I've been brainstorming ways to engage the public along with my friend, Linda Bricco Shalk. Linda is the mad genius behind The Press project that launched the half million words and counting of the Legends of the Aurora. Linda took a chance on me, and I'm helping her to find others. 

My latest idea is a Meet Your Neighbor running feature. It builds on my premise that every life contains dozens of stories. Every life is lived in a different way. It's the stuff of a writer's wet dream. All we need do is draw it out of people. Here are some examples from my life.

I once stood shoulder to shoulder on the bank of an Alaskan river as the salmon ran. Anglers were pulling in fish as fast as they could cast, but I never even had a nibble.

I once kissed the famous blarney stone, and it's nothing like you would expect.

I won a jump rope jingle contest when I was in first grade. It was perhaps, my first writing gig.

An English teacher in high school drove me crazy, and I hated her class until I turned in the journal we were required to keep. She wrote the kindest words in the margin including a special one that read: Beautiful. You should write for a living. I didn't believe her, but I've never forgotten, and I still have the notebook. (Thank you Mrs. Ann Jenkins) I believe you now.

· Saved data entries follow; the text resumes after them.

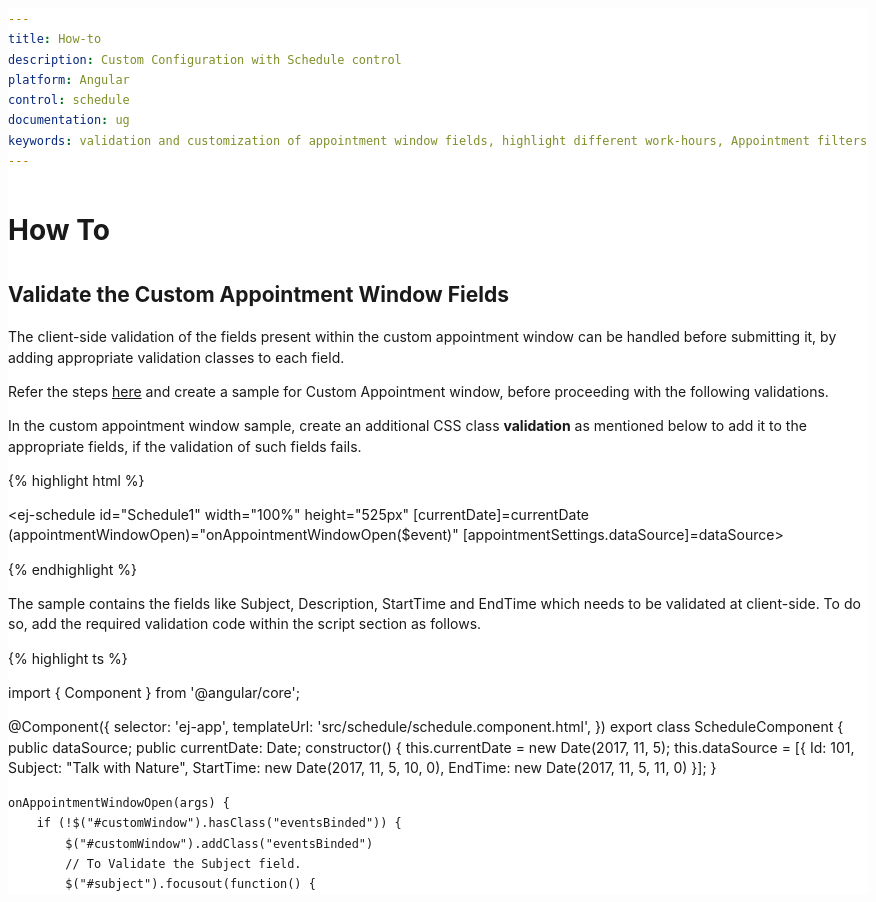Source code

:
 ```yaml
---
title: How-to
description: Custom Configuration with Schedule control
platform: Angular
control: schedule
documentation: ug
keywords: validation and customization of appointment window fields, highlight different work-hours, Appointment filters
---
```

# How To

## Validate the Custom Appointment Window Fields

The client-side validation of the fields present within the custom appointment window can be handled before submitting it, by adding appropriate validation classes to each field.

Refer the steps [here](/angular/schedule/customization#appointment-window-customization) and create a sample for Custom Appointment window, before proceeding with the following validations.

In the custom appointment window sample, create an additional CSS class **validation** as mentioned below to add it to the appropriate fields, if the validation of such fields fails.

{% highlight html %}

<ej-schedule id="Schedule1" width="100%" height="525px" [currentDate]=currentDate (appointmentWindowOpen)="onAppointmentWindowOpen($event)" [appointmentSettings.dataSource]=dataSource></ej-schedule>

<style>
    .validation {
        border-color: red;
    }
</style>

{% endhighlight %}

The sample contains the fields like Subject, Description, StartTime and EndTime which needs to be validated at client-side. To do so, add the required validation code within the script section as follows.

{% highlight ts %}

import { Component } from '@angular/core';

@Component({
    selector: 'ej-app',
    templateUrl: 'src/schedule/schedule.component.html',
})
export class ScheduleComponent {
    public dataSource;
    public currentDate: Date;
    constructor() {
        this.currentDate = new Date(2017, 11, 5);
        this.dataSource = [{
            Id: 101,
            Subject: "Talk with Nature",
            StartTime: new Date(2017, 11, 5, 10, 0),
            EndTime: new Date(2017, 11, 5, 11, 0)
        }];
    }

    onAppointmentWindowOpen(args) {
        if (!$("#customWindow").hasClass("eventsBinded")) {
            $("#customWindow").addClass("eventsBinded")
            // To Validate the Subject field.
            $("#subject").focusout(function() {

I once "saved" a young boy from drowning. Well, he thought he was drowning, but it was really nothing more than his head went under for a second or two. He was terrified. I'm told he remembered me for years.

As a child, I had more than 50 stuffed animals, and they all had names with complete background stories. I still remember them to this day. (I really have been writing my whole life)

As a little girl, I would cry when my mother forced me to wear a dress. I'm still more comfortable in jeans.

Dolls creep me out. Really creep me out.

You get it. Not sure when we'll launch this project as Linda is about to go to press, but each one of those memories is a short story. Share your memories below. I'd love to open your cover to take a peek.